[Data for analysis Boundary: Start]

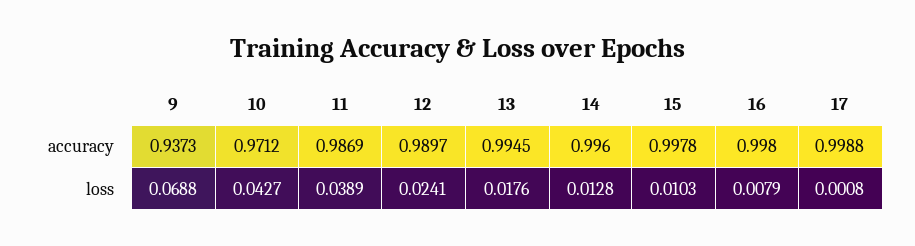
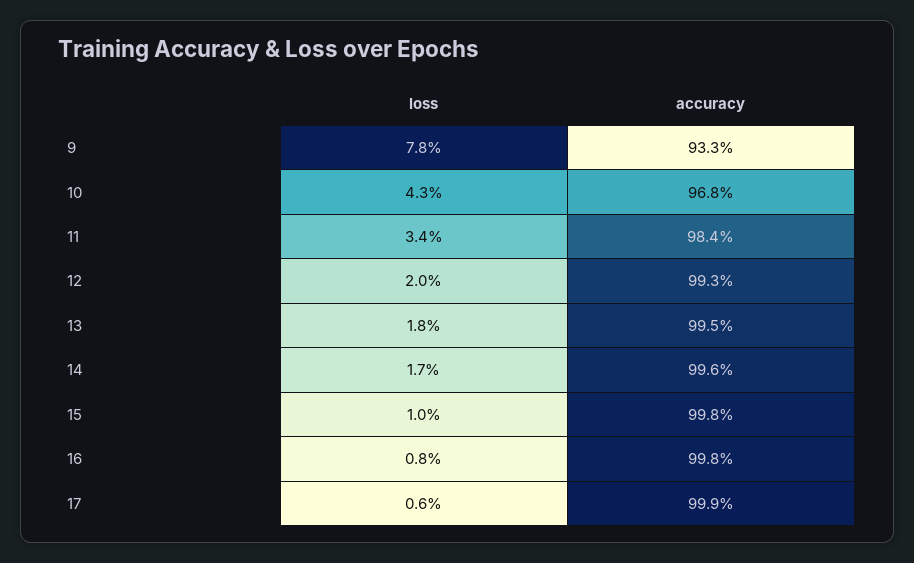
  {
    "9": {
-     "accuracy": 0.9373,
+     "accuracy": 0.933,
-     "loss": 0.0688
+     "loss": 0.078
    },
    "10": {
-     "accuracy": 0.9712,
+     "accuracy": 0.968,
      "loss": 0.0427
    },
    "11": {
-     "accuracy": 0.9869,
+     "accuracy": 0.984,
-     "loss": 0.0389
+     "loss": 0.034
    },
    "12": {
-     "accuracy": 0.9897,
+     "accuracy": 0.993,
-     "loss": 0.0241
+     "loss": 0.02
    },
    "13": {
      "accuracy": 0.9945,
      "loss": 0.0176
    },
    "14": {
      "accuracy": 0.996,
-     "loss": 0.0128
+     "loss": 0.017
    },
    "15": {
      "accuracy": 0.9978,
      "loss": 0.0103
    },
    "16": {
      "accuracy": 0.998,
      "loss": 0.0079
    },
    "17": {
      "accuracy": 0.9988,
-     "loss": 0.0008
+     "loss": 0.006
    }
  }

[Data for analysis Boundary: End]

■ **Task brief**: Could you output all of the records exactly, without their pictures?

■ **Answer section**:
  {
    "9": {
-     "accuracy": 0.9373,
+     "accuracy": 0.933,
-     "loss": 0.0688
+     "loss": 0.078
    },
    "10": {
-     "accuracy": 0.9712,
+     "accuracy": 0.968,
      "loss": 0.0427
    },
    "11": {
-     "accuracy": 0.9869,
+     "accuracy": 0.984,
-     "loss": 0.0389
+     "loss": 0.034
    },
    "12": {
-     "accuracy": 0.9897,
+     "accuracy": 0.993,
-     "loss": 0.0241
+     "loss": 0.02
    },
    "13": {
      "accuracy": 0.9945,
      "loss": 0.0176
    },
    "14": {
      "accuracy": 0.996,
-     "loss": 0.0128
+     "loss": 0.017
    },
    "15": {
      "accuracy": 0.9978,
      "loss": 0.0103
    },
    "16": {
      "accuracy": 0.998,
      "loss": 0.0079
    },
    "17": {
      "accuracy": 0.9988,
-     "loss": 0.0008
+     "loss": 0.006
    }
  }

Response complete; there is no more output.